Eighty-two percent of hospice claims for beneficiaries in nursing facilities in 2006 did not meet at least one Medicare coverage requirement, according to the Office of Inspector General (OIG). In 2006, Medicare paid approximately $1.8 billion for these claims. Eighty-one percent of the claims did not meet at least one Medicare coverage requirement relating to election statements, plans of care, services or certifications of terminal illness, and an additional one percent of the claims were undocumented (i.e., the hospices did not submit any records to support the claims, as required).
Election statements. Terminally-ill individuals who are entitled to Medicare Part A may elect hospice care by filing election statements. For hospice services to be covered by Medicare, election statements must meet certain federal regulations.

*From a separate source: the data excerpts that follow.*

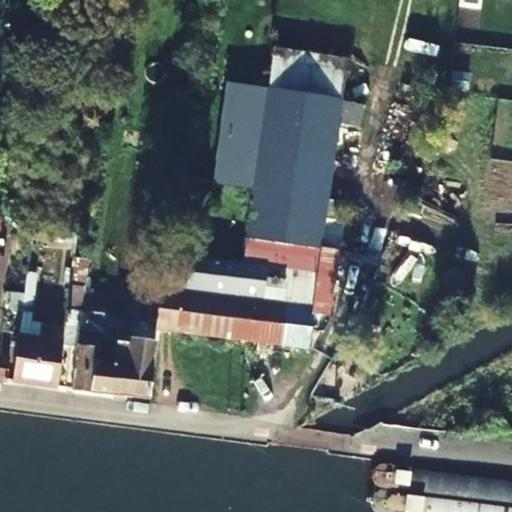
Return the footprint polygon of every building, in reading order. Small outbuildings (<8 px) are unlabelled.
[(274,50),(246,264),(187,256),(177,332),(308,349),(313,312),(350,317),(355,276),(319,271),(348,60),(274,50)] [(187,256),(168,254),(158,329),(177,332),(187,256)] [(0,380),(6,381),(9,359),(0,357),(0,256),(0,380)] [(100,336),(118,339),(119,325),(104,323),(104,315),(82,311),(86,288),(88,288),(92,258),(75,256),(65,325),(76,326),(81,328),(88,329),(87,334),(100,336)] [(34,291),(37,275),(29,274),(27,290),(34,291)] [(8,296),(8,307),(15,307),(24,309),(25,298),(8,296)] [(35,385),(56,388),(62,344),(63,342),(49,341),(54,307),(47,306),(42,340),(35,385)] [(23,315),(24,309),(15,307),(12,333),(20,334),(23,315)] [(62,344),(73,345),(76,326),(65,325),(63,342),(62,344)] [(92,393),(94,374),(116,378),(117,366),(97,363),(100,336),(87,334),(88,329),(81,328),(72,390),(92,393)] [(12,382),(35,385),(42,340),(19,336),(12,382)] [(154,345),(118,339),(100,336),(97,363),(117,366),(116,378),(115,396),(146,400),(148,384),(154,345)] [(92,393),(115,396),(116,378),(94,374),(92,393)]
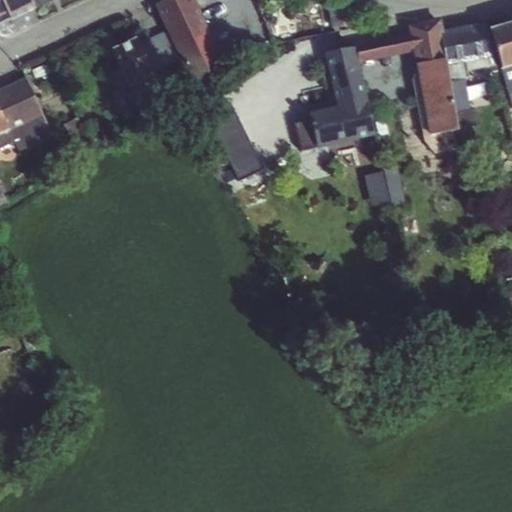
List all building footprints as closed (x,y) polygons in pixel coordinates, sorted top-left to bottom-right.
[(0,0),(11,22),(55,0),(0,0)] [(189,83),(224,68),(193,0),(165,0),(153,6),(189,83)] [(454,114),(442,32),(438,21),(410,27),(411,35),(414,53),(431,136),(456,131),(454,114)] [(511,107),(511,22),(489,30),(511,107)] [(442,32),(454,114),(469,111),(464,81),(468,79),(468,73),(484,69),(486,75),(496,73),(483,25),(442,32)] [(414,53),(411,35),(323,54),(322,56),(335,106),(311,113),(312,120),(295,125),(300,149),(326,149),(375,138),(358,65),(414,53)] [(135,39),(109,51),(118,70),(113,73),(122,90),(126,88),(138,114),(165,101),(135,39)] [(24,78),(0,89),(0,150),(14,144),(18,153),(52,137),(24,78)] [(231,102),(209,112),(240,177),(262,167),(231,102)] [(366,172),(373,206),(409,199),(401,165),(366,172)]
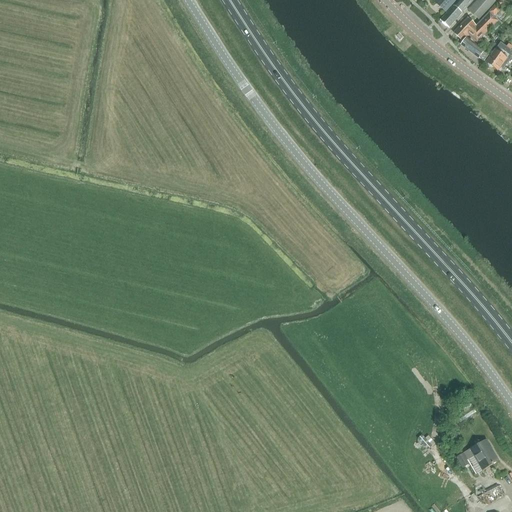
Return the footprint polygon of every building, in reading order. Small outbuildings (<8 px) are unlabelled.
[(436,0),(435,2),(446,12),(456,0),(436,0)] [(449,29),(475,0),(460,0),(441,21),(449,29)] [(479,21),(495,3),(491,0),(479,0),(469,12),(479,21)] [(477,43),(498,21),(493,17),(502,8),(497,4),(476,27),(468,20),(454,34),(461,41),(468,34),(477,43)] [(484,61),(489,54),(466,38),(461,45),(484,61)] [(497,71),(500,68),(503,70),(511,56),(511,51),(500,43),(495,51),(486,63),(497,71)] [(474,456),(482,471),(496,463),(489,450),(490,449),(485,441),(465,453),(466,454),(457,459),(463,469),(471,464),(468,460),(474,456)]
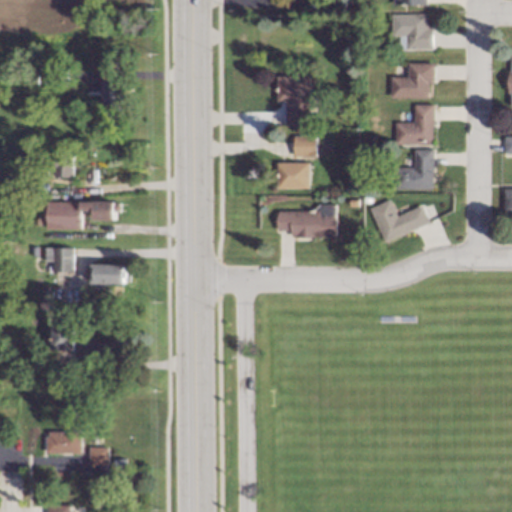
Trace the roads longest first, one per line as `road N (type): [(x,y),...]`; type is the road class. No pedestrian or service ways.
road 1 (tertiary): [(196,0),(204,511)]
road 2 (residential): [(511,255),(478,255),(393,277),(203,279)]
road 3 (residential): [(479,14),(478,255)]
road 4 (residential): [(246,511),(243,279)]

The regulations aim to ensure that beneficiaries understand the services they will be receiving and foregoing as a result of the hospice benefit. Informed consent for hospice election is particularly important given that beneficiaries may be foregoing life-saving therapies.
Thirty-three percent of hospice claims did not meet election requirements. There were no election statements for four percent of the hospice claims. For another 29 percent of the claims, the election statements did not comply with one or more regulations. In most instances, the election statements did not explain that hospice care was palliative, rather than curative, or explain that the beneficiaries waived Medicare coverage of certain services related to their terminal illnesses.
Plan of care. A plan of care must be established pursuant to federal regulations for each hospice beneficiary in order for hospice services to be covered by Medicare. The plan of care ensures that the individuals involved in hospice care know precisely what is supposed to be done, by whom, at what time, and for what purpose.
Sixty-three percent of the claims did not meet plan of care requirements. The hospices did not establish plans of care for beneficiaries in one percent of the claims. For another 62 percent of the claims, the plans did not meet at least one federal requirement. These plans of care were not established by interdisciplinary groups; did not include necessary components, such as detailed descriptions of scope and frequency of services; or did not specify intervals for review, as required.
Certification of terminal illness. For hospice services to be covered by Medicare, a certification that the individual is terminally ill must be completed pursuant to regulations. In four percent of hospice claims, the certifications were missing or did not meet one or more federal requirements. Some deficiencies included: failure to specify that the individual's prognosis was for a life expectancy of six months or less if the terminal illness ran its normal course; absence of supporting clinical information or other documentation in the medical record; or absence of physician signatures.
Recommendations. The OIG recommended that CMS: (1) educate hospices about coverage requirements and their importance in ensuring quality of care; (2) provide tools and guidance to hospices to help them meet the coverage requirements; and (3) strengthen its monitoring practices regarding hospice claims. CMS concurred with all of the recommendations.